The federal government and cyberkurity researchers said that the new security bug found in the Microsoft Sharepoint in the attack.
US Cybersecurity Agency Cisa Sounds the alarm weekend The hacker is actively exploiting bug. Microsoft has not given the patch for all versions of sharing, leaving customers around the world can defend the remaining intrusions.
Microsoft said a bug, known as an official CVE-2025-53771Affect the Sharepoint version of the company who is set up and manages your own server. Sharepoint in order to save the company, share and manage internal files.
Microsoft said that working with security correction to prevent hackers exploiting vulnerability. The cemetery, described as “The Zero’s day“Because the vendors have no time to laying the bug before they are known, affect the version of the software as older server sharepoint 2016.
Unknown, but many servers are compromised so far, but there are small thousands for medium size business that depend on the software affected. According to Post WashingtonSome US Board, University, and energy companies have been breached in the attack.
Eye security, which First reveals the bug On Saturday, say that “Dozens” is active for Microsoft sharepoint Microsoft sharepoint Microsoft sharepoint. Bug, when exploited, allow hackers stealing a private digital lock to the fairy tale server without a need to invest in virus, and gain access to saved files and data. The security of the eye reminds that Sharepoint connects to another application, such as Outlook, Team, and OneDrive, which can enable network more compromised and theft data.

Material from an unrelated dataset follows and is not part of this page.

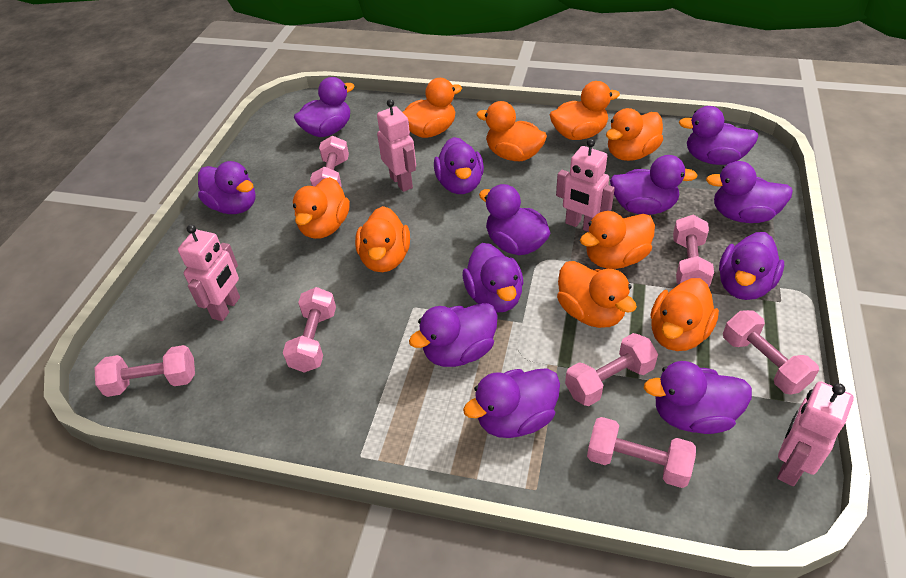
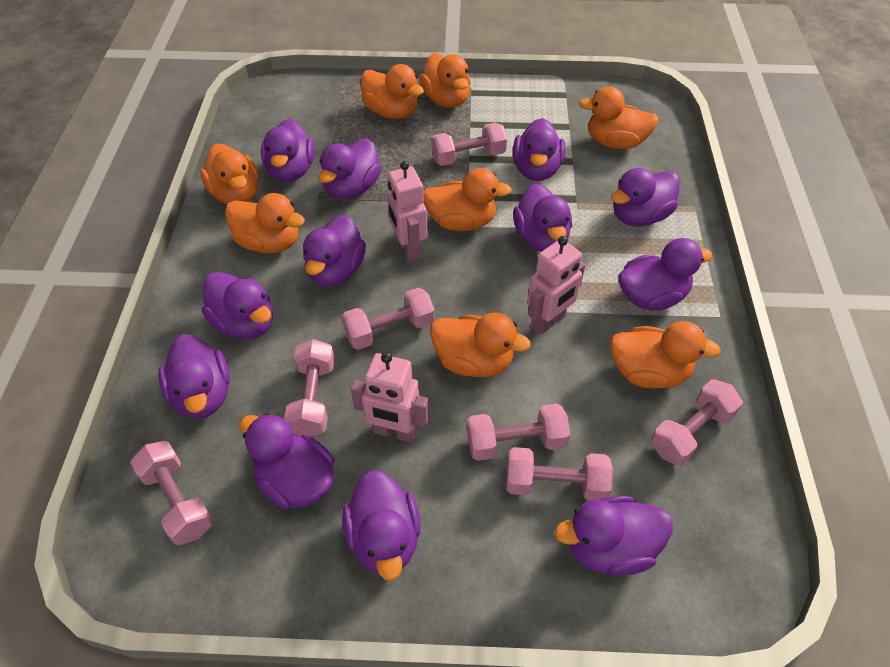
orange duck: 9 -> 8
pink robot: 4 -> 3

The security of the eye says that the bug includes a digital key handle that can be used to disguise a legitimate request on the server, the affected customer to move the digital key to prevent the server again.
Cisa and other people have requested the action of “trying to be recommended.” If there are no patch or mitigations, customers need to consider removing the affected system from the Internet.
“If you have Sharepoint (in-premont) exposed on the internet, you must consider you compromised, Michael’s head of Michael’s highlight ‘threat unit of 42 intelligence, in email to TechCrunch.
It is also known to carry out attacks on the Sharepoint server, but most recent in the string of the target Microsoft’s target in the last year.
In 2021, the Hacking group of supported China called Hafnium caught with a vulnerability found on the Exchange Email server that has been 16, allowing Hacking and Exfiltration emails and data contacts from your business around the world. Hackers compromised more than 60,000 servers, according to a Department of New Justice Department Accuse two Chinese citizens of operations.
The next two years, Microsoft confirmed the cyberattack in the cloud system, which could manage immediately, allowing a Chinese hacker to steal sensitive email calls Access allowed to your consumer email and enterprise email account held by the company.
Microsoft has also reported intrusions repeatedly from hackers related to the Russian government.
Do you know more about Sharepoint cybergettacks? Are you a customer affected? Contact the Inpilling Insiping through messages encrypted in Zackwhitker.137 on the signal.